UK stock indexes fell on Friday to log their biggest weekly decline since mid-June as concern mounted about a cost-of-living crisis and Federal Reserve Chair Jerome Powell said the U.S. central bank will raise rates further to try to tame inflation.
The blue-chip FTSE 100 index, which comprises companies with global operations, ended 0.7% lower led by declines in industrial and financial stocks, while the domestically-focused FTSE 250 index slipped 0.4%.
Holiday Inn-owner IHG slid 4.4% to the bottom of the FTSE 100 index after JP Morgan downgraded the stock to “neutral” from “overweight”.

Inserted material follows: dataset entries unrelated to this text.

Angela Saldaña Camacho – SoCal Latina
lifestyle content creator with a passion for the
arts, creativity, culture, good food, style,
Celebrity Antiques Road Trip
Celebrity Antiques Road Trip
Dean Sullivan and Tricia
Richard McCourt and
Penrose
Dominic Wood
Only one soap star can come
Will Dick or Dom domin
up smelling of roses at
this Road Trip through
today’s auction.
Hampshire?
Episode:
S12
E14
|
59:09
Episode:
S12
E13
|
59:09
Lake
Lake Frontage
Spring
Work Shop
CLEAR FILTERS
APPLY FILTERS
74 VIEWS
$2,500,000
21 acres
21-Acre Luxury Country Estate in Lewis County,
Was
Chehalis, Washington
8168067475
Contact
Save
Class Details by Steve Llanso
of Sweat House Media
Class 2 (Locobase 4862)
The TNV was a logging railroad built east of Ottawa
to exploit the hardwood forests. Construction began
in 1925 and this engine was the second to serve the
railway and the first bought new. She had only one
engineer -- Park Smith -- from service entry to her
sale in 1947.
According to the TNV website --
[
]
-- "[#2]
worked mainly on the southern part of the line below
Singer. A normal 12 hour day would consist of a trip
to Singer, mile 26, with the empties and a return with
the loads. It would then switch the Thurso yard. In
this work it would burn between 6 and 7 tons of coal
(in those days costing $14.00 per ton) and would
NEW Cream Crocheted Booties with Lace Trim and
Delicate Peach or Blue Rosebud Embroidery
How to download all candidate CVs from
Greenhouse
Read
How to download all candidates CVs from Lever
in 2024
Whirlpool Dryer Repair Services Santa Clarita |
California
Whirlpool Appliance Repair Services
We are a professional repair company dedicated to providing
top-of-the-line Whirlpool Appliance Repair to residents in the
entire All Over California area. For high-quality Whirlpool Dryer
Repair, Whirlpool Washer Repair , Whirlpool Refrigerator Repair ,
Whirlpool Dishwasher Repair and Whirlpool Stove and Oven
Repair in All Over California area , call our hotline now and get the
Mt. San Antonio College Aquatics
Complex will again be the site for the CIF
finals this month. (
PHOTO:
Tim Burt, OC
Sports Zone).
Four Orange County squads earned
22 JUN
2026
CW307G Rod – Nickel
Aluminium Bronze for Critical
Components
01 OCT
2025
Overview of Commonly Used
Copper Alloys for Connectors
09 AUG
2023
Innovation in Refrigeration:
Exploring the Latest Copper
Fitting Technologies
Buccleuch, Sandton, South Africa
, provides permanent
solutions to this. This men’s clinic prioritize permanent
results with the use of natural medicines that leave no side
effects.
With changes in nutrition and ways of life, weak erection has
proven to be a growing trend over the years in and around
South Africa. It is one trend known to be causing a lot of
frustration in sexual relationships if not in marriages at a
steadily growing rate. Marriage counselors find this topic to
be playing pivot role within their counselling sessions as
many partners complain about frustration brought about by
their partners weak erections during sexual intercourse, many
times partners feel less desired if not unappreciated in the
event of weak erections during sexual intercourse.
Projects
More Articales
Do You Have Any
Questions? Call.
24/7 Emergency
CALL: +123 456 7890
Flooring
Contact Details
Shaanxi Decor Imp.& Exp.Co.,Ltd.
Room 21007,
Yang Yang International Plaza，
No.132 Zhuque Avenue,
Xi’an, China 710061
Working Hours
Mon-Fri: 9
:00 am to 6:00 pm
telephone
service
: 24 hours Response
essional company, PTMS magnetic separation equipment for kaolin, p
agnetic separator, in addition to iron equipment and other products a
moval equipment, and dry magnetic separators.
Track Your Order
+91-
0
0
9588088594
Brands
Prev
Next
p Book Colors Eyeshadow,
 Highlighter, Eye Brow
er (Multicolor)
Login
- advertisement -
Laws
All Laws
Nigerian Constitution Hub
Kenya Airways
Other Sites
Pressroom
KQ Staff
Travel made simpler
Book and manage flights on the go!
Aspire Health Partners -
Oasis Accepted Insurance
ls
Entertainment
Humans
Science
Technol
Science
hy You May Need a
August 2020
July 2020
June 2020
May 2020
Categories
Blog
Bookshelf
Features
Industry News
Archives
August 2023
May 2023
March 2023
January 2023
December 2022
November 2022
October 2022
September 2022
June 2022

The U.S. economy will need tight monetary policy “for some time” before inflation is under control, Powell said on Friday in remarks that warned of slower growth, a weaker job market and “some pain” for households and businesses.
He said people should not expect the Fed to dial back its monetary policy until the inflation problem is fixed.
“Chair Powell threw cold water on the market’s belief that the Fed will move to marginally restrictive policy and then pause,” Jeff Klingelhofer, co-head of investments at Thornburg Investment Management, said.
“The Fed will not rest until they gain significant confidence that inflation is on a clear path back toward 2%, and at this time they are telling us this is not the case.”
Both the FTSE 100 and the FTSE 250 index logged weekly declines, with the latter sliding 3.6% in reflection of the impact of surging prices on business activity and the central bank policymakers’ aggressive tone on interest rates despite signs of economic slowdown.
British energy bills will rise 80% to an average of 3,549 pounds ($4,188) a year from October, regulator Ofgem said, calling it a crisis that needed to be tackled by urgent and decisive government action.
Among the gainers on Friday, Micro Focus International Plc soared 94.1% after Canada’s OpenText said it agreed to acquire the enterprise software maker in an all-cash deal of $6 billion including debt.
Oil major Shell edged higher but peer BP ended down 0.4% after sources told Reuters that the timing for the start of its Whiting, Indiana refinery is unknown.